Kei Käppeler

Personal information
- Born: 17 June 1997 (age 29) Stuttgart, Germany

Sport
- Sport: Field hockey
- Position: Midfield

Senior career
- Years: Team / Caps / Goals
- 2024–2025: Hampstead & Westminster / - / -
- 2025–2026: Wimbledon / - / -

National team
- Years: Team / Caps / Goals
- 2015–2017: Germany U–21 / 20 / (1)
- 2018–: United States / 49 / (7)
- 2023–: United States Indoor / 11 / (2)

Medal record
Men's field hockey
Representing United States
Pan American Games
| Bronze medal – third place | 2019 Lima | Team |
Pan American Cup
| Silver medal – second place | 2025 Montevideo |  |
Men's indoor hockey
Indoor Pan American Cup
| Bronze medal – third place | 2024 Calgary |  |

= Kei Käppeler =

American field hockey player

Hans Kei Käppeler (born 17 June 1997) is a German–American international indoor and field hockey player.

==Personal life==
Käppeler was born and raised in Stuttgart, Germany.

His biological grandparents are Tadaaki Kuwayama and Rakuko Naito, both Japanese artists who resided in New York City. Being residents of the United States, his grandparents gave rise to his American heritage, allowing him to obtain dual citizenship.

His brother Aki also plays international field hockey for the United States.

He has studied at the University of Mannheim, and more recently at University College London.

==Field hockey==
===Domestic leagues===
Käppeler currently competes in the English Hockey League, the top level domestic competition of the England. He has been a member of the Hampstead & Westminster Men's First team since 2019. He has also represented the side in the Euro Hockey League, the top club-level competition hosted by the European Hockey Federation.

He joined Wimbledon for the 2025–26 season.

===Under–21===
From 2015 to 2017, Käppeler was a member of the Germany U–21 side. He made his first appearances for the team during a test series against Switzerland in his home city of Stuttgart. Throughout his junior career, Käppeler amassed 20 caps and scored once.

===Senior national team===
Käppeler received his first call-up to the United States national squad in 2018. He was included in the squad for a tour of Europe in the summer of that year. He earned his first senior international cap during a match against Spain in Barcelona.

Throughout his senior career, Käppeler has only medalled with the national squad on one occasion, winning a bronze medal. His medal came at the XVIII Pan American Games in Lima.

As of 2025, Käppeler is still an active member of the senior national team. He was most recently named in the squad for the 2025 Pan American Cup in Montevideo.

Major International Tournaments
The following is a list of major international tournaments Käppeler has competed in throughout his career.
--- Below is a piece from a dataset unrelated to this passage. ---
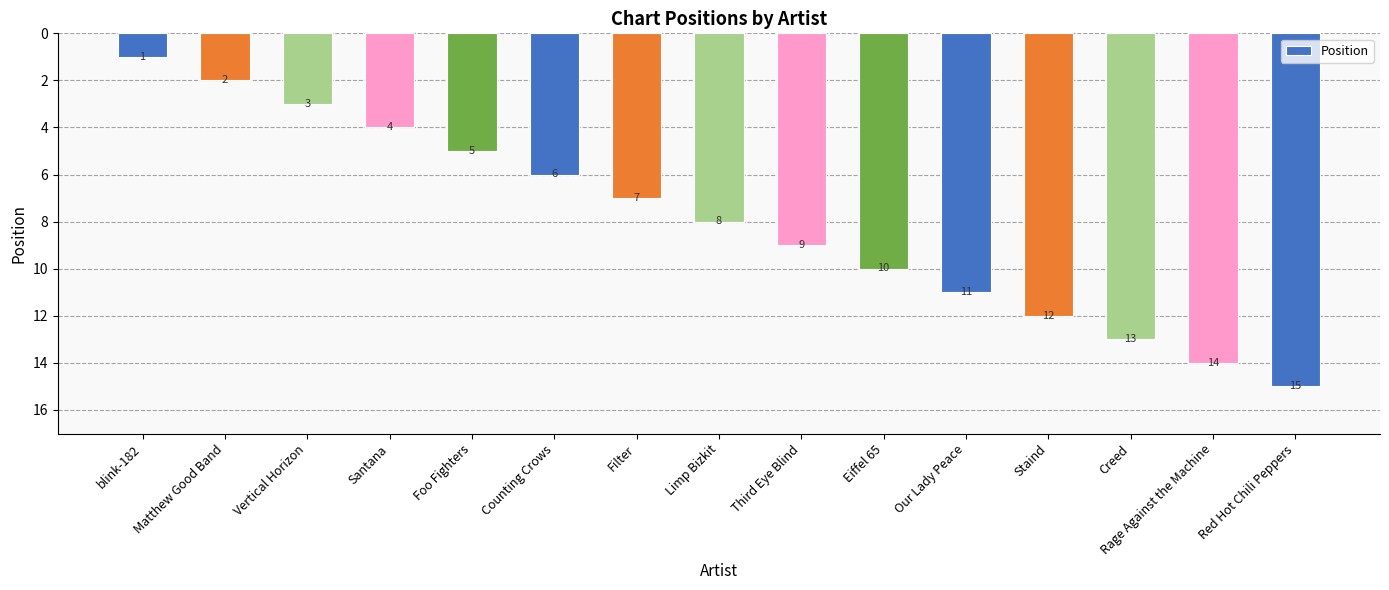

What is the value of the 13th bar from the left?

13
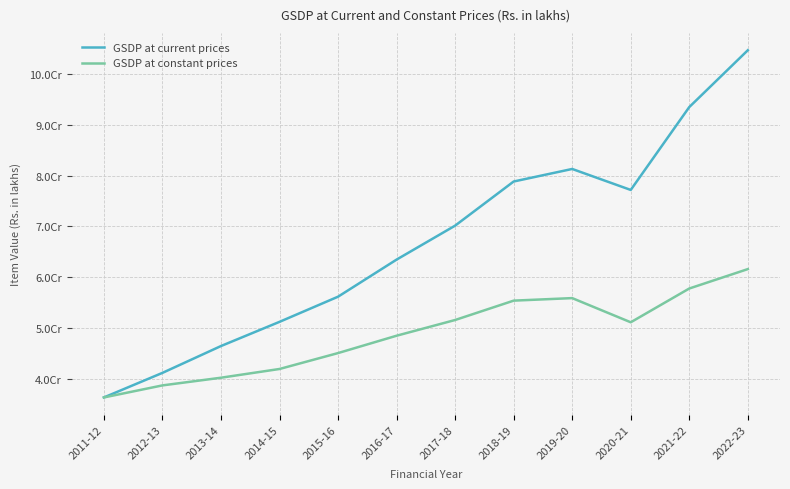

Does the chart display data point markers on the line(s)?

No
- 2018–19 FIH Series – Bhubaneswar
- 2019 Pan American Games – Lima
- 2022 Pan American Cup – Santiago
- 2023 Pan American Games – Santiago
- 2024–25 FIH Nations Cup II – Muscat
- 2025 Pan American Cup – Montevideo

==Indoor hockey==
In addition to field hockey, Käppeler has also represented the United States in indoor hockey. He made his first appearances for the United States Indoor team in 2023 at the FIH Indoor World Cup in Pretoria. He also represented the at the 2024 Indoor Pan American Cup in Calgary, where he won a bronze medal.